▸ **課題**:
a) 下にある年末年始の旅の文章から、「この年末年始の旅は私のお腹との相談で(和食を食いたい!)、」から「昨年の12月に入ってからも約60人待ちという状態だった。」までを一字も変えずに書き写しなさい。
b) 下にある年末年始の旅の文章のうち、「宿は」で始まる段落を、主な事実を残して箇条書きに書き改めなさい。
c) 下にある年末年始の旅の文章を読み、次の問いに答えなさい。
(i) この家の旅行は、いつもどのくらい前に決めるか。
(ii) 12月に入ってからも、飛行機のティケットは約何人待ちだったか。
(iii) 心がとても和んだものとして挙げられている二つは何か。

▸ **本文抜粋**:
__________________________________________________
2011年01月05日 00時30分07秒 | Weblog

この年末年始の旅は私のお腹との相談で(和食を食いたい!)、

夫はしぶしぶ国内旅行にしてくれた。


うちの旅行は、いつも約1年前に決める。

 

今回はロンドンへ行く予定をしていたが、

飛行機のティケットが私の分(マイレージでビジネスクラスを取る為)しか取れておらず、

昨年の12月に入ってからも約60人待ちという状態だった。

で、夫は仕方なしに12月には京都旅行も計画してくれていた。

 


(最終的に12月20日頃には飛行機のティケットもキャンセルが出て

夫の分も確保されたようだったが今年だけは私の強固な反対に屈したようだ・・・というか思いやり?)

 

宿は

1日目(12月30日)は京都駅にあるグランビアホテル泊。

2日目(12月31日)、3日目(1月1日)は

お気に入りの定宿「ホテルフジタ」に泊まった。

 

久しぶりの日本でのお正月、しかも京都。

何だか、嬉しかった。

荷物もいっぱい持って行かなくても、どこにでもユニクロやコンビニがあり何でも買えるし、

万一、腹痛に悩まされても、何とかなりそうで、安心だった。

 


それから、クリスマスツリーもいいが、門松や和風の生け花に心がとても和んだ。

海外で過ごすお正月、すごく贅沢だとは判っているが、

ギリギリまで仕事をして(主に夫がだけど)とても慌ただしく出かけ、

ヨーロッパまで行こうものなら、

旅の間中、寒さと闘い、帰宅すると山のような洗濯物にいつも悩まされていた。
__________________________________________________
▸ **データ抜粋**:
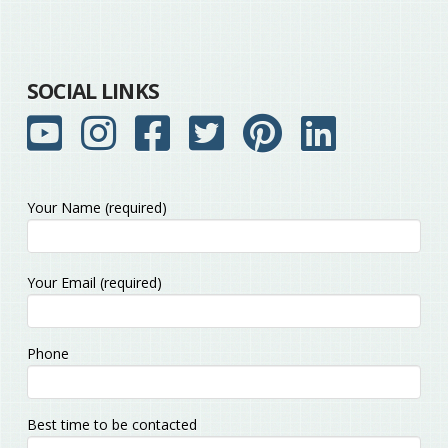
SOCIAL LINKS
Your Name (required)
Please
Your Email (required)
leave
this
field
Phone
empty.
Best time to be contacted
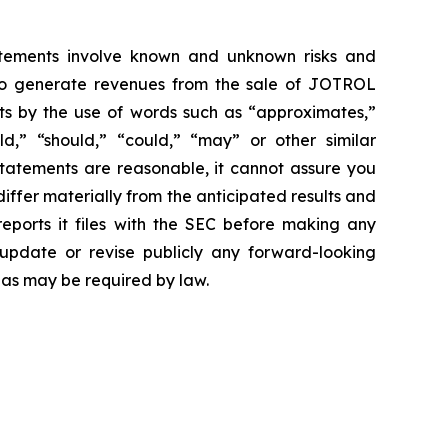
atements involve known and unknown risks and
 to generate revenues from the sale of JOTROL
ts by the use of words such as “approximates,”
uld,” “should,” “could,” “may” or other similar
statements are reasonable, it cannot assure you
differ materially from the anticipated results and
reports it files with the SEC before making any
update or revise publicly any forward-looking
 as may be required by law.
__________________________________________________
▸ **解答一覧**:
a)
この年末年始の旅は私のお腹との相談で(和食を食いたい!)、

夫はしぶしぶ国内旅行にしてくれた。


うちの旅行は、いつも約1年前に決める。

 

今回はロンドンへ行く予定をしていたが、

飛行機のティケットが私の分(マイレージでビジネスクラスを取る為)しか取れておらず、

昨年の12月に入ってからも約60人待ちという状態だった。

b)
・12月30日(1日目):京都駅にあるグランビアホテルに宿泊
・12月31日(2日目)と1月1日(3日目):お気に入りの定宿「ホテルフジタ」に宿泊

c)
(i) 約1年前
(ii) 約60人待ち
(iii) 門松と和風の生け花